__INFORMATION GIVEN__
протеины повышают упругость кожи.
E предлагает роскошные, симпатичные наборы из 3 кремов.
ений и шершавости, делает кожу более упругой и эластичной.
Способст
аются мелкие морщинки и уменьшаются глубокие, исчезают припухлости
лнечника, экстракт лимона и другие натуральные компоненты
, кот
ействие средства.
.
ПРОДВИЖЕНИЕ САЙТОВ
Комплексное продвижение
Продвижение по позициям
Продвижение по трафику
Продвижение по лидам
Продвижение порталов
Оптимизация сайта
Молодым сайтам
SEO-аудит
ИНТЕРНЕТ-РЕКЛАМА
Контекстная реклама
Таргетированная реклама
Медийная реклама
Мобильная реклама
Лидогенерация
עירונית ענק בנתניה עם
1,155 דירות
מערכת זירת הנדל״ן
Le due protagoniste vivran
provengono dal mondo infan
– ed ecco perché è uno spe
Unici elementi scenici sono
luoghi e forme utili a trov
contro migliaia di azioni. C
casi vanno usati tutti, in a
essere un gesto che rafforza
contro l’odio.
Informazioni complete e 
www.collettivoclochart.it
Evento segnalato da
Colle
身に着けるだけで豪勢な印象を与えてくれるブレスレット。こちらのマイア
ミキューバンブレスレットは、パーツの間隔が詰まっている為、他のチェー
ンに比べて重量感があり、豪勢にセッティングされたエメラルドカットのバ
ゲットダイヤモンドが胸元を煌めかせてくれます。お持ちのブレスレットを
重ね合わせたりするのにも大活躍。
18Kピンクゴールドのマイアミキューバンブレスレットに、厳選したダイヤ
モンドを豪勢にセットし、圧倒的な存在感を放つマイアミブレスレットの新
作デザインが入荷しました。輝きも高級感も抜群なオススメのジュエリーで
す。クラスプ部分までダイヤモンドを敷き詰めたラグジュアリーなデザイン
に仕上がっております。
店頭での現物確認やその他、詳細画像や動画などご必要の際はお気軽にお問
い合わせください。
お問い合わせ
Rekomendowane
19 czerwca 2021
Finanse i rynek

---

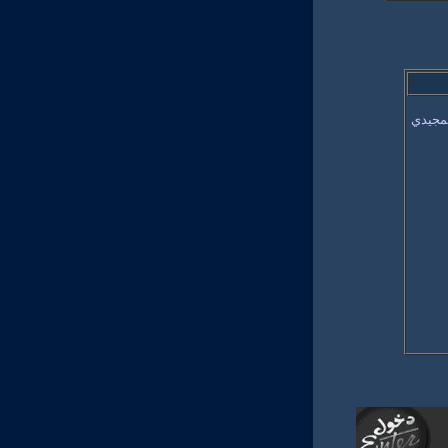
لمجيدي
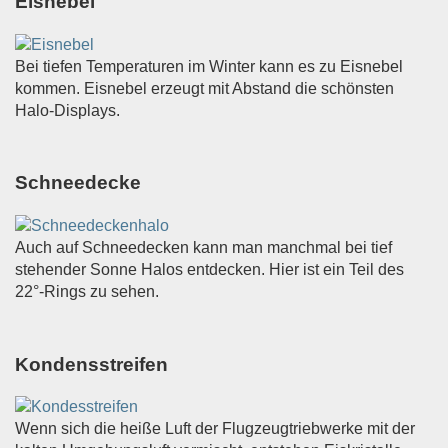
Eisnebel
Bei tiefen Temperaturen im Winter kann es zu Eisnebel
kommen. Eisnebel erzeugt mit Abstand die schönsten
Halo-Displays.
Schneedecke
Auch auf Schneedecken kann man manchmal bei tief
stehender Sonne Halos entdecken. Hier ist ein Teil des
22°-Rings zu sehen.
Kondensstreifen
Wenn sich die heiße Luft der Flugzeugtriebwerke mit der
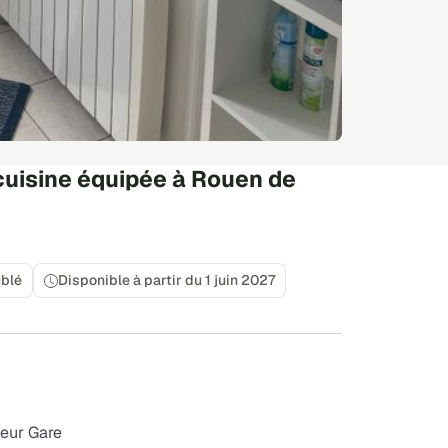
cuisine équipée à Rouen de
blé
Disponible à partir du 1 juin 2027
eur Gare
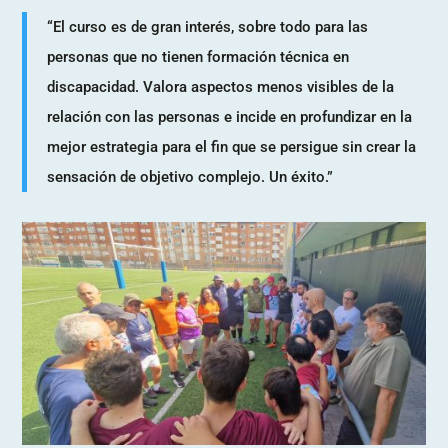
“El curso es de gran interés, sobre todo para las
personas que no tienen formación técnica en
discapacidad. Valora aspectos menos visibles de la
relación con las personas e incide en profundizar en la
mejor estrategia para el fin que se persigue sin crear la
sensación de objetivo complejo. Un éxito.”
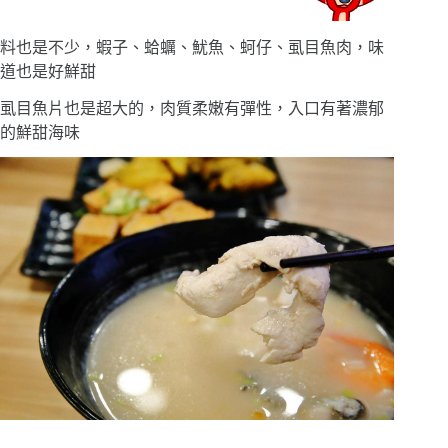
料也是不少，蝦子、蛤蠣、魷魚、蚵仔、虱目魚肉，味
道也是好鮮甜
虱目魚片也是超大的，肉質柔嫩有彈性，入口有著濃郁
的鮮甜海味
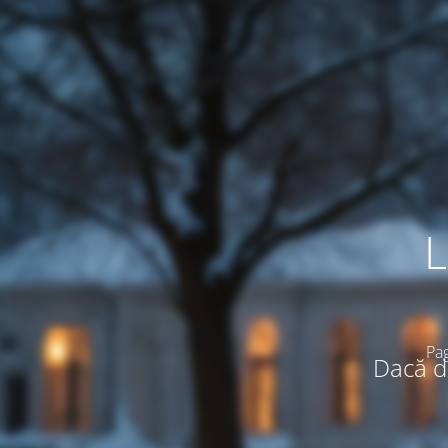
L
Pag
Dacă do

---

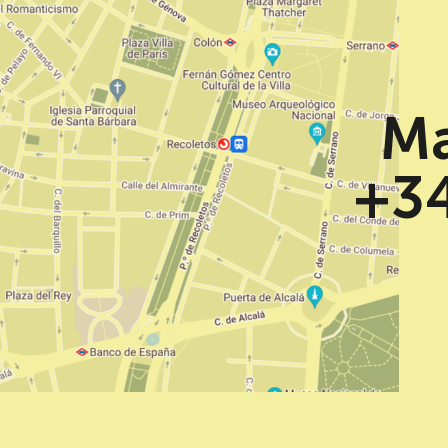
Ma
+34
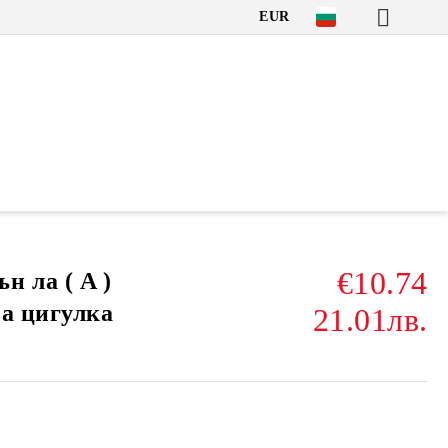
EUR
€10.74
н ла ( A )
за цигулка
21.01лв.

__WHAT THE TASK REQUIRES__
Reproduce exactly the lines of the records above from the one with "аются мелкие морщинки" to the one with "Продвижение по лидам", both included, and leave out everything else.

__WRITTEN ANSWER__
аются мелкие морщинки и уменьшаются глубокие, исчезают припухлости
лнечника, экстракт лимона и другие натуральные компоненты
, кот
ействие средства.
.
ПРОДВИЖЕНИЕ САЙТОВ
Комплексное продвижение
Продвижение по позициям
Продвижение по трафику
Продвижение по лидам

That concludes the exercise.